**Page excerpt**
──────
Off-track betting continues to grow in Casper

Book Trib
 
Off-track betting continues to grow in Casper

A longtime Casper liquor store is changing hands — and will soon become the ninth off-track betting location in the area.

Poplar Wine and Spirits, which also includes Vintage Fine Wine and Martini Bar, was recently acquired by Wyoming Employee Resource Capital and Services (also known as WERCS, or Wyoming Financial Group.)

Kyle Ridgeway, chief financial officer of WERCS, told Casper City Council last week that the company specializes in taking in small businesses when the owners are looking to exit. (That evening, the council officially transferred the Poplar Wine and Spirits’ retail liquor license to WERCS.)

“We think we’re the right partner in a lot of businesses, because of our management expertise and the people we have in our organization to help bring people up — employees that were involved in the operation that otherwise wouldn’t have the capital to take the business over,” Ridgeway said.

While WERCS has many subsidiaries, including companies like Mountain West Technologies and Computer Professionals Unlimited, it also seems to have a penchant for bars and liquor stores. It bought the former C85 Pump Room in 2021, and the Keg and Cork last year, for example.

Both are now equipped with off-track betting machines operated by another business owned by WERCS: 307 Horse Racing.

Soon, Poplar Wine and Spirits will boast 50 to 75 machines of its own, according to an April 20 memo to City Manager Carter Napier from City Clerk and Assistant to the City Manager Fleur Tremel and Licensing Specialist Carla Mills-Laatsch.

The machines allow users to bet on replays of old horse races (known as “historic” betting.) It seems to be a lucrative business — a Wyoming Gaming Commission report published in September shows that in 2021, 307 Horse Racing reported a betting handle of $18 million just for historic races. Wyoming’s two bigger operators, Wyoming Horse Racing and Wyoming Downs, took handles of $597 million and $303 million, respectively.

Wyoming Horse Racing, Wyoming Downs and 307 Horse Racing currently run off-track betting machines at eight establishments in the Casper area, according to the Wyoming Gaming Commission’s website.

That’s making Natrona County a lot of money. The county received about $1.4 million in tax revenue from the 2021 races, a little over $839,000 of which went to Casper, the report says.
──────
**What you should do**
Copy the passage of the Casper off-track betting article from "Soon, Poplar Wine" to "Specialist Carla Mills-Laatsch.", word for word.

**Data shown**
──────
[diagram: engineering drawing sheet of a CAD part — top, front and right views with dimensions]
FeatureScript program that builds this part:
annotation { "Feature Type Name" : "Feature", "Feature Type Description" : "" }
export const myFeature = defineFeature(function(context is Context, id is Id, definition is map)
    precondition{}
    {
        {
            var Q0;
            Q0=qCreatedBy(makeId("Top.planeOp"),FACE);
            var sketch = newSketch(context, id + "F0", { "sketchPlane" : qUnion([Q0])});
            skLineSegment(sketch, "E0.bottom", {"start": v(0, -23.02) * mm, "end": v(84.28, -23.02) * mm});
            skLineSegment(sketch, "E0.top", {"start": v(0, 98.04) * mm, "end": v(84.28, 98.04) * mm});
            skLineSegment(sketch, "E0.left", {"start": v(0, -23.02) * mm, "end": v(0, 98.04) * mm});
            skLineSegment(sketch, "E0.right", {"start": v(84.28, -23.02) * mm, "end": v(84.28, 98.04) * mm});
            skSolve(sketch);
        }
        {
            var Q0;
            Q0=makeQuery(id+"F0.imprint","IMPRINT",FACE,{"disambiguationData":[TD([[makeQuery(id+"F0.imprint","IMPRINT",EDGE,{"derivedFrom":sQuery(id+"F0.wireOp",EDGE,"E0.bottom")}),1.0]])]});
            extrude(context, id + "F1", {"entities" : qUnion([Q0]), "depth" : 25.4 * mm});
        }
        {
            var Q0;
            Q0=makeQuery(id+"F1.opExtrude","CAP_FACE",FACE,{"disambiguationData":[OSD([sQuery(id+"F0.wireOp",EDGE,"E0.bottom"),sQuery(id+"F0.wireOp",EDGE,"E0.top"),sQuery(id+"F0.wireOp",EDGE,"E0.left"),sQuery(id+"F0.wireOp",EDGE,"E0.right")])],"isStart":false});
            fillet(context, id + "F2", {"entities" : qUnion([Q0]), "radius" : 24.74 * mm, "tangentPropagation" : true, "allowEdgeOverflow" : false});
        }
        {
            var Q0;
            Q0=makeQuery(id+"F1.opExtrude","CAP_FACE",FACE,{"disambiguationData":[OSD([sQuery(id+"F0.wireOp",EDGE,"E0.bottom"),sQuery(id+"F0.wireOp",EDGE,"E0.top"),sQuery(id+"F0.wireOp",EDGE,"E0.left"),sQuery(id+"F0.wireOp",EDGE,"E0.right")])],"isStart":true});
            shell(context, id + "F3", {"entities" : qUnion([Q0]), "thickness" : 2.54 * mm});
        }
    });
──────
**Written answer**
Soon, Poplar Wine and Spirits will boast 50 to 75 machines of its own, according to an April 20 memo to City Manager Carter Napier from City Clerk and Assistant to the City Manager Fleur Tremel and Licensing Specialist Carla Mills-Laatsch.